I threw my arm out to my white nightstand successfully grabbing my cell phone to shut off the alarm, but I managed to knock my plain black-rimmed Ray Ban glasses to the floor. I sighed heavily, not ready to use extra effort at 7 in the morning. I stuck one foot out of the cover and bent down to grab my glasses. I pushed them up on the bridge of my nose before climbing out of bed. Climbing was clearly the wrong word, because somehow in between getting my glasses I got tangled in my thick purple duvet. I crashed loudly to the floor, groaning in pain on impact. I could tell that this was not going to be a good morning.

I stood up once again, going to my closet and grabbing the first thing deemed fine for today. I went into my own private bathroom, brushed my teeth and quickly changed. I come out with a baby blue shirt that said " I'm not playing hard to get, I'm playing leave me the f**k alone." paired with some beige baggy cargo pants. Today I had some energy to run a comb through my bed head.

I shoved my phone in my pocket and slung my Nikon D3100 digital camera around my neck. Photography was one thing I had always felt was mine. I felt comfortable with my photos, I felt like they were always constant. I started it a couple years ago when Neal and me were cleaning out his atrocious room of his. We found some old camera his father had given to him; Neal didn't want it so I take it. I have been in love with photography ever since. Naturally, I bought a better, more efficient camera later though.

I exited my room and slowly walked, not wanting to trip and fall, down large semi spiral staircase leading into the foyer of the house. I slipped on some red vans and put on my backpack on which I had already sat near the door. I was about to continue on my way outside till I saw a hot pink large sticky note stuck to the door with an envelope attach.

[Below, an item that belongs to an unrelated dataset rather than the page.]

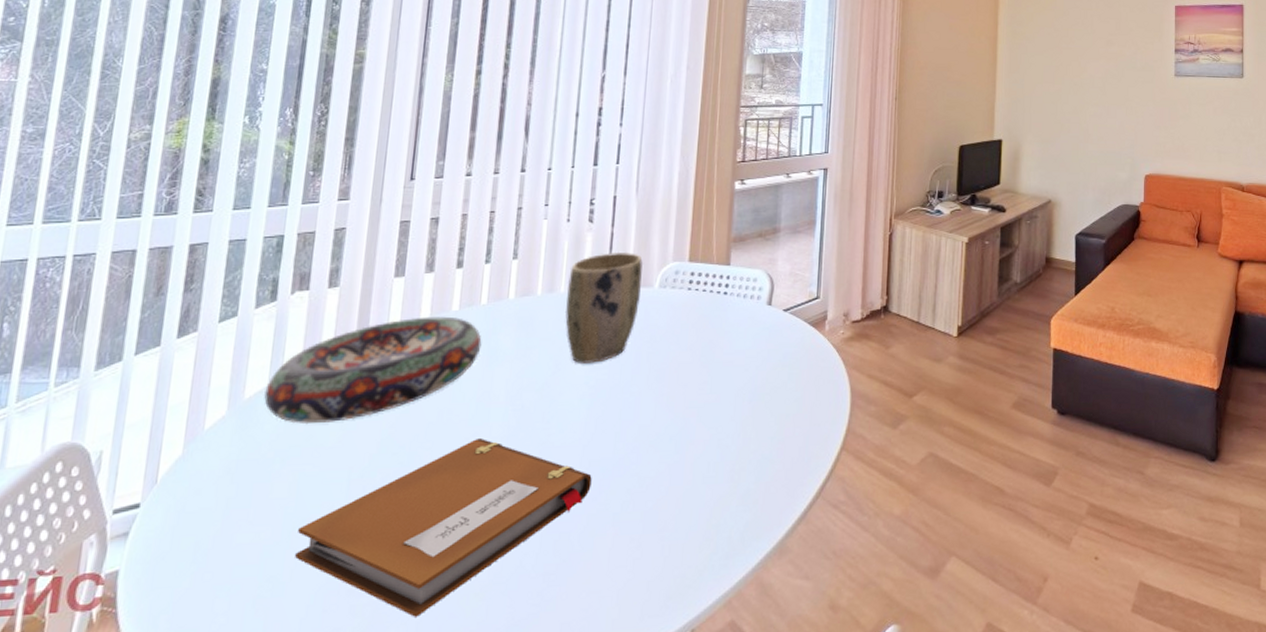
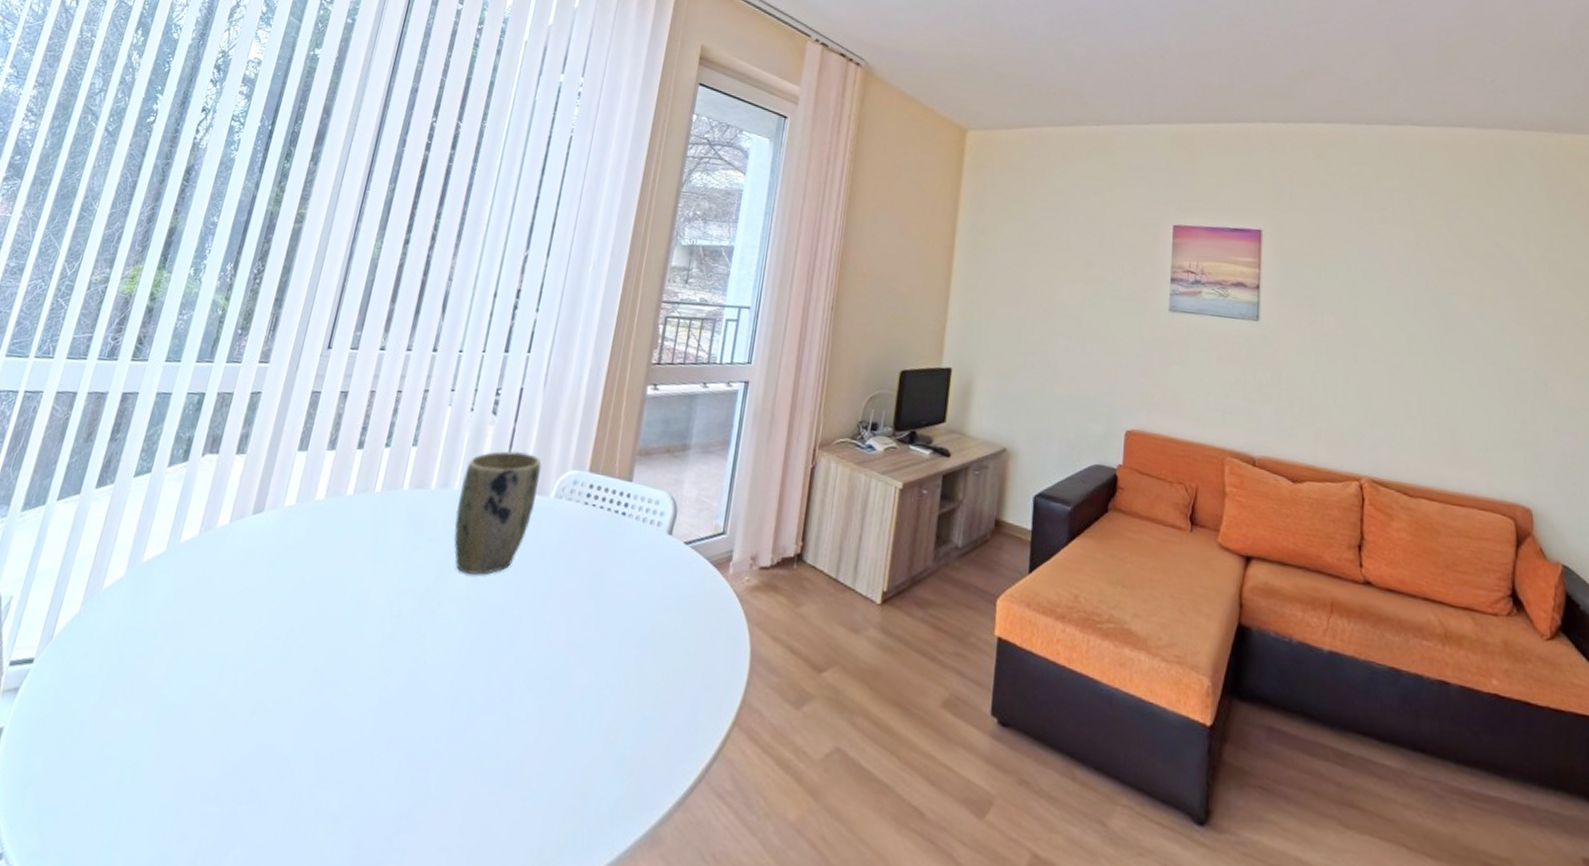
decorative bowl: present [264,316,482,425] -> none [160,497,371,601]
notebook: present [295,437,592,617] -> none [160,642,460,840]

The note said: "Your sister left for school already. Some of the Kissing booth earnings. - Melody"

I had no clue why she didn't sign it Mommy or Mom. Any term of endearment would have been nice.

Leaving left notes for me was a usual occurrence. My mother and father were usually never home, and when they were I didn't see much of them. My father was busy with work all the time since he was a surgeon. My mother was a housewife, but she always kept her self-busy with organizing charity events and hanging out with other country club members. The same goes for my sister. She was either always off with her bitchy friends, with the guy of the week, or just holed up in her room. I could say though that I knew my sister and father cared, they just didn't have time to show it. Sadly, I couldn't say the same for my mother.